◆ What you should do: Within the data that follows, how many lines carry the string "области"? Give the number alone.

Stored entries

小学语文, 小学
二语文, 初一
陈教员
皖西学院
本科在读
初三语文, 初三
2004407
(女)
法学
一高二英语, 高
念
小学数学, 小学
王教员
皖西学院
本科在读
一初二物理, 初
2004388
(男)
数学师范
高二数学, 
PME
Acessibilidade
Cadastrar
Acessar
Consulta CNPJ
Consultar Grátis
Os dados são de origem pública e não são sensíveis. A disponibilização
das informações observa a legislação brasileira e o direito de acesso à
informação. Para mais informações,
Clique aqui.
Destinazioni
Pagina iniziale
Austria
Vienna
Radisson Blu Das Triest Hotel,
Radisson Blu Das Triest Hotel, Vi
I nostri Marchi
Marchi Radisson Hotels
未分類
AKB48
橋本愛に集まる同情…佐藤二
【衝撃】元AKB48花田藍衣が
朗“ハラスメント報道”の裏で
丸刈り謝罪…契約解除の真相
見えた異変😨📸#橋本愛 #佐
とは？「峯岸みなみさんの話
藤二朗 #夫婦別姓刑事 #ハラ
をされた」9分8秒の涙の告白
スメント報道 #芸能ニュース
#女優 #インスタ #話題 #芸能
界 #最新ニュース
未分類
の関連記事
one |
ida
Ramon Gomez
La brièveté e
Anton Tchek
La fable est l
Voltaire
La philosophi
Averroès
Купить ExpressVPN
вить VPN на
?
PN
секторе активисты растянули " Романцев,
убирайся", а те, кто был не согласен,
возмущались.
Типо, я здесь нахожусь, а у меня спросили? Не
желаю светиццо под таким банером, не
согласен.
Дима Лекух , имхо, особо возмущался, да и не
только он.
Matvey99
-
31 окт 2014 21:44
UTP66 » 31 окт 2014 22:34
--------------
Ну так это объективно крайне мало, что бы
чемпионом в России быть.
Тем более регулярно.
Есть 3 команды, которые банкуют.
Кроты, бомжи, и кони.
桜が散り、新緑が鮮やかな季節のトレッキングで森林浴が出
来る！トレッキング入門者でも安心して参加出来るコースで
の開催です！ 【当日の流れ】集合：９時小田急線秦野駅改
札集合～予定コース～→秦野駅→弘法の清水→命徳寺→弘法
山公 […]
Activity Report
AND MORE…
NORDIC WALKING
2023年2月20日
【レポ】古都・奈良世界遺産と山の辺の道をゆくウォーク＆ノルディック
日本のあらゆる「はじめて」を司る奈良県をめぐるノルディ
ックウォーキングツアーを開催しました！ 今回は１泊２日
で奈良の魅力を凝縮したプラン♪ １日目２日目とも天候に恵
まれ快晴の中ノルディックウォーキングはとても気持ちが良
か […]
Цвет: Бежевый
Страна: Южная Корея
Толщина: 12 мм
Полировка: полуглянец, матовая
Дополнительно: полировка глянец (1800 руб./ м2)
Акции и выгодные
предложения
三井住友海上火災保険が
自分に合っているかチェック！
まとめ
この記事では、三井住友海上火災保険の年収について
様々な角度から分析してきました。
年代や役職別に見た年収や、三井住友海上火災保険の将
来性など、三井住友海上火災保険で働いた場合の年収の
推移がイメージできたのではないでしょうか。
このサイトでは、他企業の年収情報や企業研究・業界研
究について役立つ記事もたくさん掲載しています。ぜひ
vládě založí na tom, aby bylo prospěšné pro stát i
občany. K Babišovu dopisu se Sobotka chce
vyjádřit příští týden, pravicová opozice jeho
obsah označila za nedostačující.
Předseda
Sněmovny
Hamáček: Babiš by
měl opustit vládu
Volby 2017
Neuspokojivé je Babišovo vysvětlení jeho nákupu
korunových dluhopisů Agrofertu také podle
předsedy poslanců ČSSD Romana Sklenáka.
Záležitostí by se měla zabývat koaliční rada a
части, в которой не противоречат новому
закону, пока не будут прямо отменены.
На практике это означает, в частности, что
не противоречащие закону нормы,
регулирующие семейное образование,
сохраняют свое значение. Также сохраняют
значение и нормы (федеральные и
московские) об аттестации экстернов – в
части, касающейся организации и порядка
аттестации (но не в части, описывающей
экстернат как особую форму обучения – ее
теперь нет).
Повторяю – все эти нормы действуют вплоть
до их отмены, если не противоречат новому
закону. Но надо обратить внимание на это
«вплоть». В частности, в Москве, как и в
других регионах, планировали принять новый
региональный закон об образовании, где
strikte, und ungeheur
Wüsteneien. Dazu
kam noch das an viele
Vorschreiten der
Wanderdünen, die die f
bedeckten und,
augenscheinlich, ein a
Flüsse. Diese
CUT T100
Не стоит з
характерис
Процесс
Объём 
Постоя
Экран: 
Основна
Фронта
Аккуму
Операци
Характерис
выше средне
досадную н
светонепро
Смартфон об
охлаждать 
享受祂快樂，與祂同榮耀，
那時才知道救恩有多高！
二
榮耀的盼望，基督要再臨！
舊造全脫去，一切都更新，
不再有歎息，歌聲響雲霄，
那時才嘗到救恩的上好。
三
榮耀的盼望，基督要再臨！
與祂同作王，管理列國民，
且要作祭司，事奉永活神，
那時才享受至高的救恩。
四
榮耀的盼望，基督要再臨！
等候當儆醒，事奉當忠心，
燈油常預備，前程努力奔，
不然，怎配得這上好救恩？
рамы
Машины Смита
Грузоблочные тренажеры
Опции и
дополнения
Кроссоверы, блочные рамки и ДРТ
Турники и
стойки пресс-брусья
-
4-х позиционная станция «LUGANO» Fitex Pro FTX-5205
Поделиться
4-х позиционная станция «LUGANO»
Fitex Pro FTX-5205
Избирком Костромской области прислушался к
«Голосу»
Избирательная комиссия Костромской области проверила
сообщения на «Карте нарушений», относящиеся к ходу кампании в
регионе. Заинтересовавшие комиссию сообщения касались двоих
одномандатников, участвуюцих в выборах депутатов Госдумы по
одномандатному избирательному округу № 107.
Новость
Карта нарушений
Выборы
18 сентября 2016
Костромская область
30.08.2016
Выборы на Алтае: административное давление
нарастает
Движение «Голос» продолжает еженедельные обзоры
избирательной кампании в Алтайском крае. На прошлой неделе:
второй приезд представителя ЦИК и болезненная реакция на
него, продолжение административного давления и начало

◆ Output below: 2